屁っ放り虫始末記
一服しようとベランダに出たら何か匂う。
秋の爽やかで清澄な空なのに、異臭が漂う。ん、自身で放った覚えはない。ん、ん、あっ! 屁っぴり虫だ。たちまち脳みその回路が繋がり、いやらしさがこみ上げてきて、同時にこの世の終わりを告げるような、あの匂いを想いだした。
慌てて衣服を払ってみたが、ぽとりともせず、あのにっくき奴がどこに居るのかわからない。匂いはすれども姿は見えぬ・・・恐ろしいようなが気がして、急いで部屋に入り、きっちりと網戸を閉めて、椅子に落ち着いた。が、まだ匂う。しつこい。
なにげなく部屋を見回して、居た! 薄茶色の亀の形をした甲羅を見せて、網戸に張り付き、なんでもないような威張った顔をしている。うぬぅ~~、許せん、断じて許してなるものか、覚悟しろ~、念仏をとなえろ~。
テッシュペーパーを2枚抜き取り、そろりと近づき、えいやっと引っ掴んで包み丸めた。生け捕りであるから奴はまだ生きている。それを持って急いで下に降り、水道の水をじゃあじゃ掛け、ドザエモンにしたうえ台所の生ごみの下に突っ込んで、ようやく一息ついた。
が、引っ掴んだ指に鼻を近づけると、臭え~。身も世もないような、地獄の底から匂ってくるような、いやらしい、下品な、忌まわしい匂いが消えない。背中がぞくぞくしてたまらず風呂場に行き、着ていたものを洗濯籠にぶち込み、シャワーを浴びた。

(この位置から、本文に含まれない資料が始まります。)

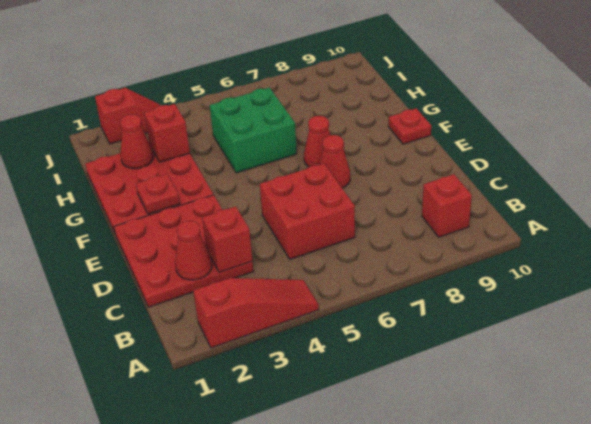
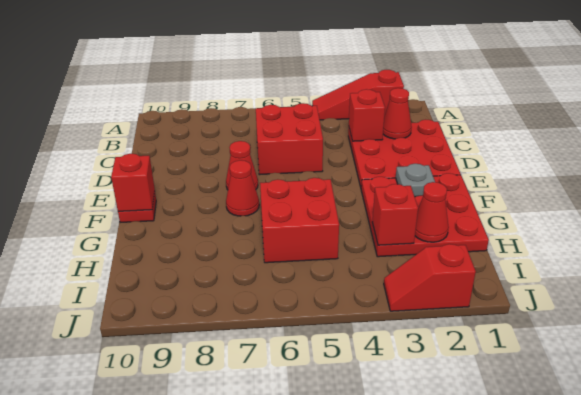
red brick B9 level 1 -> red brick F10 level 2
red plate F2 level 2 -> grey plate F2 level 2
green brick G5:H6 level 1 -> red brick G5:H6 level 1

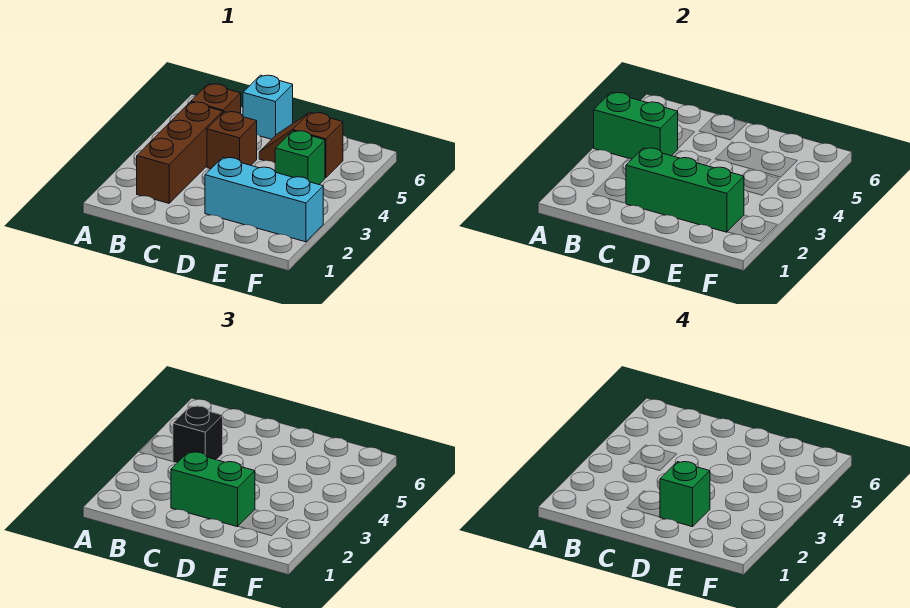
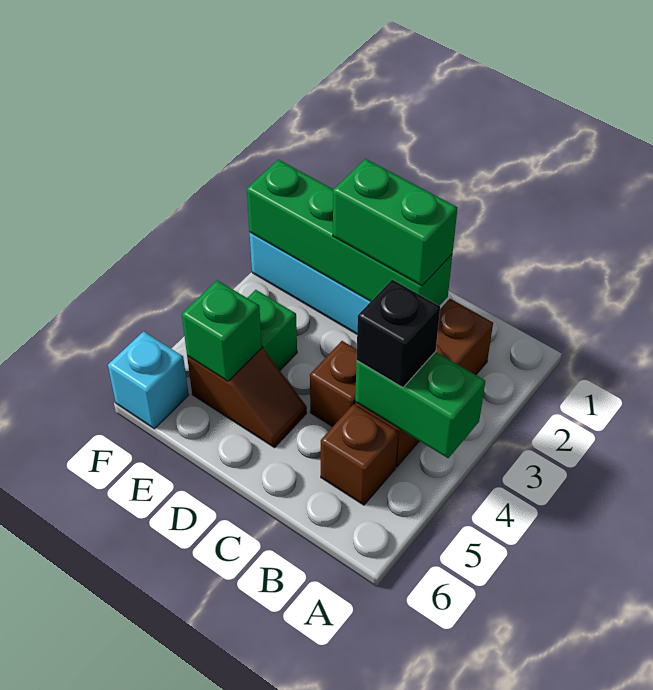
green brick C2:E2 level 2 -> green brick C2:F2 level 2
cyan brick C6 level 1 -> cyan brick F6 level 1
green brick D2 level 4 -> green brick E5 level 2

そうしてやっと落ち着き、子供の頃、こいつに十分に痛めつけられたことを想いだした。面白半分にこいつを捕まえたり投げ飛ばしたりし、そのつど、嫌になるような匂いに辟易し、生涯二度とこいつにかまうのは止そうと決めた。
それからずいぶん長い間、相まみえることもなく、お互いの平和が続いていたのに、ひょっこりとこんな出会いをしてしまった。なにがなんでも、ゴキよりもなによりも、こいつが嫌いであり、なんでも出会えば途端に不潔になるような気がするのである。